The Catholic Church has a terrible record on economic freedom, and there is no freedom without economic freedom.
Karen, Fred: I consider envy to be the deadliest of the Seven Deadly.
Trying to make others as miserable of you imagine yourself to be is unspeakable.
In its ultimate form it means that since
personal death is inevitable, species extinction is mandated. Evil incarnate.
James Wilson: The Church of Rome has, IMO, made significant progress in economic freedom. Especially since John Paul IIs
encyclical of 1991 or thereabouts.
As far as I can see, their biggest hangup now is their confustion about what constitutes a “just” price. Once they realize that the just price is whatever insures an ongoing supply and can never be established by statute or regulation, their biggest hangup will be over and done with. Again: IMO.
I know at least 4 women and 2 men (all outside of my family) who were sexually abused in childhood. One denies that it ever happened, even though two of the others were witnesses… Now, abuse is not something that people are likely to talk about, so I wonder how many other people I know have been abused, but are too traumatized by it?
If one is abused, I imagine it must be extremely difficult to trust any authority figure, or to create a normal loving relationship, for how can you love someone you do not trust? And, I imagine that a lot of these people blame themselves, even though they’re not.

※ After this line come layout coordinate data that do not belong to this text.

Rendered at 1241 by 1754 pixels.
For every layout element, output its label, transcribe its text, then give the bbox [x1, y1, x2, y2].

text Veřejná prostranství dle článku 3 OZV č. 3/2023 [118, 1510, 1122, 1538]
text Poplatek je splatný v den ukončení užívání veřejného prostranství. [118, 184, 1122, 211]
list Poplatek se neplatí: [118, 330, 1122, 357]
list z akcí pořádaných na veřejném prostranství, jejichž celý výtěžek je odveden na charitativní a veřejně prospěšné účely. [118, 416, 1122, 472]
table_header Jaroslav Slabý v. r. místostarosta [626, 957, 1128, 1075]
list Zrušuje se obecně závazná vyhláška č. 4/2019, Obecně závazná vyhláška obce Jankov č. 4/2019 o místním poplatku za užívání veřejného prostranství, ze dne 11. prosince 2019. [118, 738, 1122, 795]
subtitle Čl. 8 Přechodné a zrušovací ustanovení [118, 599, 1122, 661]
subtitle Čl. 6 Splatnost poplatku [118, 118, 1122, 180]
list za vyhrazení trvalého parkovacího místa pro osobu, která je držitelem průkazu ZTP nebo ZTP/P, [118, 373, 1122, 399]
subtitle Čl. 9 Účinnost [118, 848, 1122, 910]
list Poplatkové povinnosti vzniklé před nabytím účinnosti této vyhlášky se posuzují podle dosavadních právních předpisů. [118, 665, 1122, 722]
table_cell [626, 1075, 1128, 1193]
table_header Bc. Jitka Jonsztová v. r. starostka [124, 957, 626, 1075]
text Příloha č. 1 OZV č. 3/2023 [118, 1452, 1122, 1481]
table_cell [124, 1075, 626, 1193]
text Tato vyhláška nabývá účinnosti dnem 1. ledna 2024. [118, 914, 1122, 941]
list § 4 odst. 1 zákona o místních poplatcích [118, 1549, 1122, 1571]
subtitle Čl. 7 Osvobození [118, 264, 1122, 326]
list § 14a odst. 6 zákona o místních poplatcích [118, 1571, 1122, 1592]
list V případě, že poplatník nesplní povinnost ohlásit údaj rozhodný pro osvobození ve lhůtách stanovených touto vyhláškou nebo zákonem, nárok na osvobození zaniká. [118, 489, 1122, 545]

I wonder how much of the problems we see in the Muslim cultures (where I’m told, men prefer boys over women, and rape is considered the fault of the women) and here, are due to people who are just basically traumatized. It won’t take many for a society as a whole to be affected – one traumatized parent won’t be able to love their kids, spouse, and extended family very well, and may even continue the cycle.